In October, Günther Oettinger, the EU Commissioner for the Digital Economy and Society, provoked a debate on an EU-wide ancillary copyright law for press publishers before even taking office. Not a month later, the next move is made in that direction – this time in the parliament.
How the German “Google tax” went up in flames
Let’s look back at what happened in Germany: After a long lobbying campaign, an ancillary copyright for press publishers (“Leistungschutzrecht für Presseverleger”) was introduced in 2013. The goal: Publishers should be able to charge search engines and aggregators a licencing fee for serving up links to their articles if such links were accompanied by short snippets of the publishers’ content. The response of the search engine providers in Germany differed: GMX and Yahoo completely removed the websites of the publishers represented by collecting society VG Media from their results. The market leader Google, which had been the primary target of the law, announced that it would continue to display results from these sites, but without any text and image snippets, so as to not violate the new law.
This step had publishers fuming: How dare Google NOT violate their rights und thus not be subject to licencing? Shortly after, VG Media gave in and granted Google a «revocable licence free of charge» – only Google, mind you. In effect, a law that had been put in place to force Google to pay now instead applies to everyone but Google – and thereby only serves to further secure Google’s dominant market position. I submitted an inquiry to the European Commission on the antitrust implications of what in the end amounts to preferential treatment of Google, but I have yet to receive a response.
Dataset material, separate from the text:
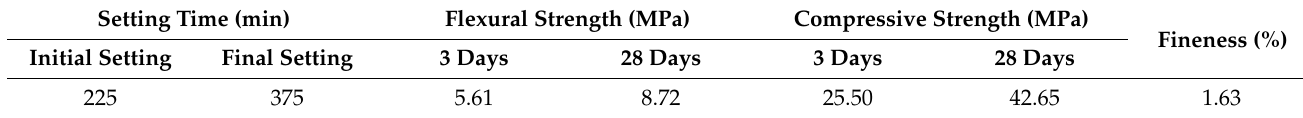
Table 3. Main performance indices of cement.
The missing puzzle piece for the next push
It is obviously in the interest of publishers to disallow Google and other search engines to “circumvent” the ancillary copyright law by delisting the content of anyone demanding licensing fees. They filed lawsuits and threatened an antitrust complaint, but the German antitrust office was unimpressed, responding that Google couldn’t be forced to pay for content it doesn’t want to use. The publisher’s best chance would be an actual law that forces Google to index their content.
That’s precisely what may be the true intention behind the resolution’s wording on “neutrality” of search results. It is a highly absurd idea that search engines could be legally required to index sites which they are not even allowed to include in their results without having previously successfully negotiated a licence. Failure to accept a publisher’s demands in the negotation would leave just one remaining legal step: Completely suspending the search engine’s service.
Our amendments to the resolution
My colleague Michel Reimon and I tabled amendments on this issue in in the name of our parliamentary group. Through a change of paragraph 11, we intended to rule out an interpretation of the resolution that would imply an obligation by search engines to show press articles that are subject to licencing fees through an ancillary copyright for press publishers. Additionally, we proposed a new paragraph to draw attention to the negative impacts of the existing German and Spanish ancillary copyright laws for press publishers on freedom of expression (Amendments 30 and 32). Unfortunately, both amendments were rejected.
If we want the Commission to take a stand against powerful IT giants, let’s concentrate on measures that work: We need to take action following the LuxLeaks revelations and put an end to tax dumping in Europe. Transnational IT companies need to start paying regular taxes like everybody else. Those who truly care about equal opportunities and an innovation driven market will have to agree that tax evasion is the most urgent problem to address.
What we don’t need are newly made-up taxes for single companies with dangerous side-effects that threaten the free exchange of information on the net.